Payday Loan Debt
Payday loans are short-term loans that must be paid in full at the end of the loan term. The typical loan period is 14 days and borrowers are charged a fee of $10 - $30 for every $100 borrowed.
When approved for a payday loan, you are given cash in exchange for a post-dated check totaling the amount borrowed plus the fee.
For example, if you borrowed $500 and the fee is $20 for every $100 borrowed, you would write a check for two weeks into the future for $600 (the $500 borrowed + the $100 fee). If you don’t have the money in your account on the day the check is scheduled to be deposited, you have to renew the loan to keep your check from bouncing.
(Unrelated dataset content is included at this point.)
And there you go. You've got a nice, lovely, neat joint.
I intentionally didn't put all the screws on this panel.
So, you would pay $100 to get the loan extended for 2 more weeks.
To get out of one payday loan, sometimes an individual will use another loan. This creates a debt trap. It can be hard to get out of this.
If you find yourself renewing a loan week after week, try one of the following:
- Borrow from a family member or friend to pay off the loan. You will still owe the money, but will not have to pay the renewal fee every two weeks. Be sure to pay this loan back. Not paying back a loan from a family member or friend can cost you the relationship.
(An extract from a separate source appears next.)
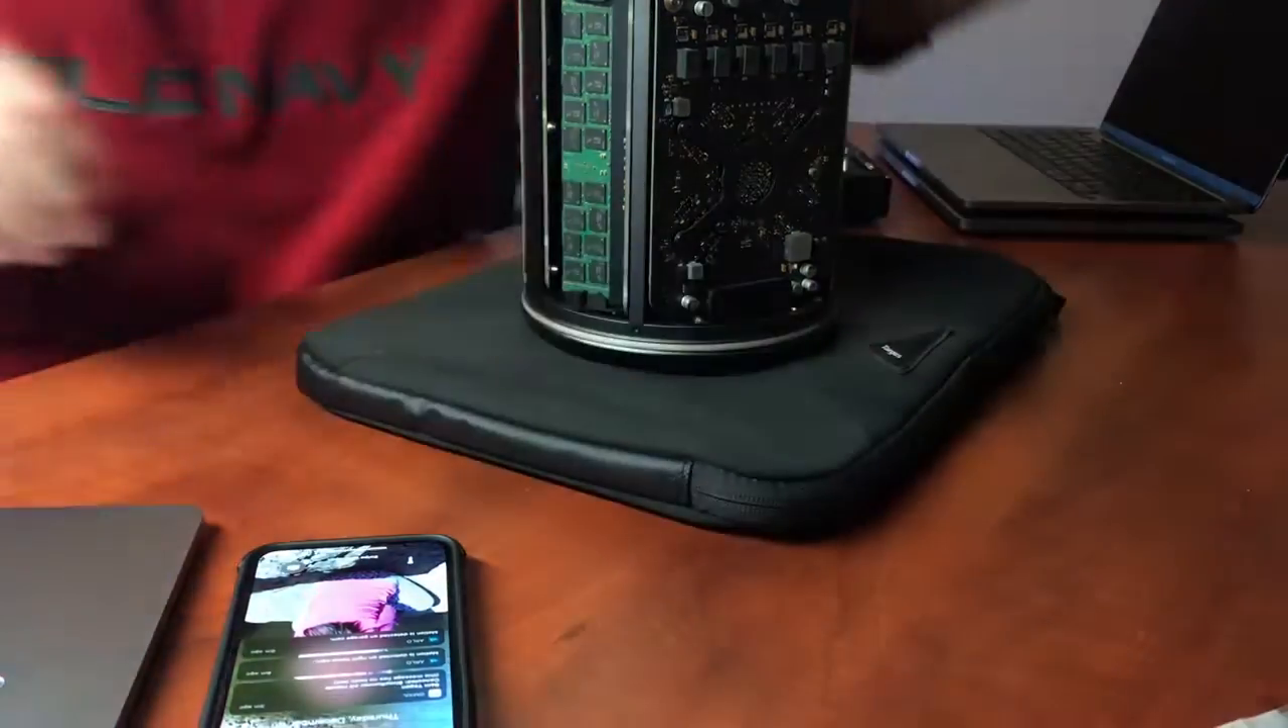So now the cover it's off I can actually access a lot of the internal stuff.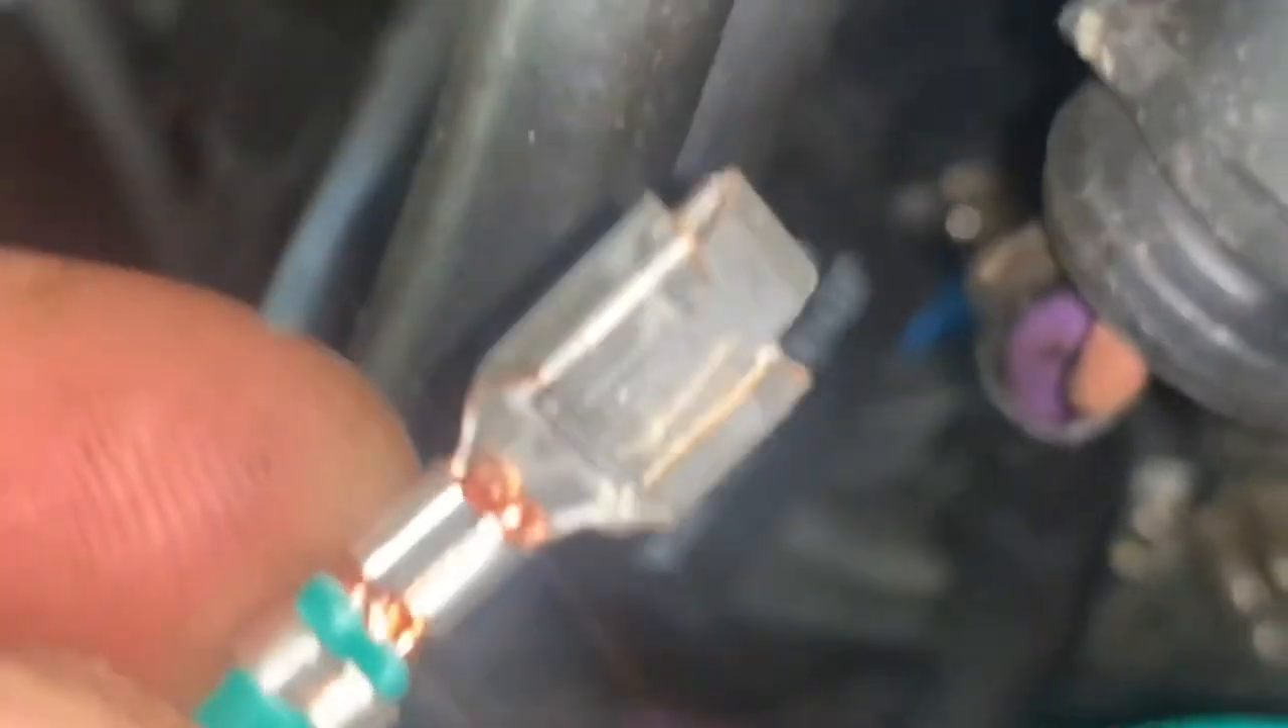All right so i've got the new connector onto here.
- Use your tax refund to pay off the loan.
- Explore an installment loan. While an installment loan is likely to cost you just as much as a lump sum payday loan, the smaller payments over many weeks or months may be more manageable.
If you can, avoid lump sum or installment payday loans going forward. They are extremely costly, difficult to pay off, don’t build your credit, and can create a lot of stress. Borrow from family or friends, find ways to earn more income, or find ways to cut back on spending so you don’t need a payday loan.